When I was in China, I found that I had a different personality as a Chinese speaker than I had as an English speaker, and my students told me that they had thoughts and feelings in English that they didn't have in Chinese. By building a grammar which my cursory survey indicates is actually rather strange (using suffixes to indicate classes of objects--not case, but category, again, a concept I'm familiar with from Chinese) Okrand may have actually been attempting to force different constructions of thought. Again, I don't know.
I find invented languages naive at best (Esperanto) and silly at worst, although I recognize the impulse, just as I recognize the impulse to promote Gaelic at the end of the 1800's in Ireland and the way Hebrew has been used as a political means of identity in Israel. But I think you may have missed the mark by identifying Klingon as an example of the kind of cultural imperialism you find so offensive.

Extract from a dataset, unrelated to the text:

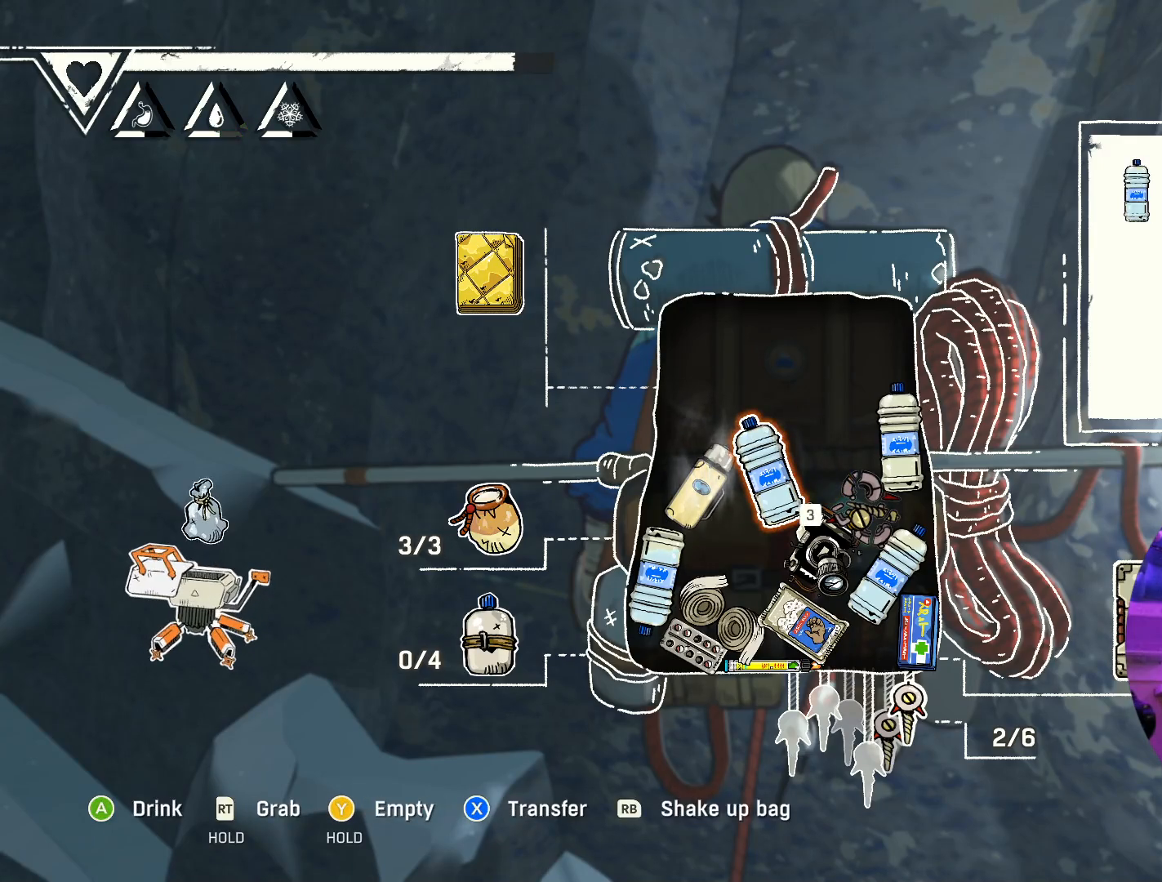
{"buttons": [], "left_stick": "center", "right_stick": "center", "events": []}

I'd say any racism seen in Trek and its offshoots is unplanned and relatively minor. What we have here instead is a paucity of imagination, a common charge when it comes to Hollywood. If you want to create something that seems alien, you still end up reaching for a shortcut, because it's easier on you, because it's easier on the audience, and because the Suits don't put up too much of a fight. Just like why the Trek aliens are all still bipedal humanoids with bumps on their heads; cheaper and easier.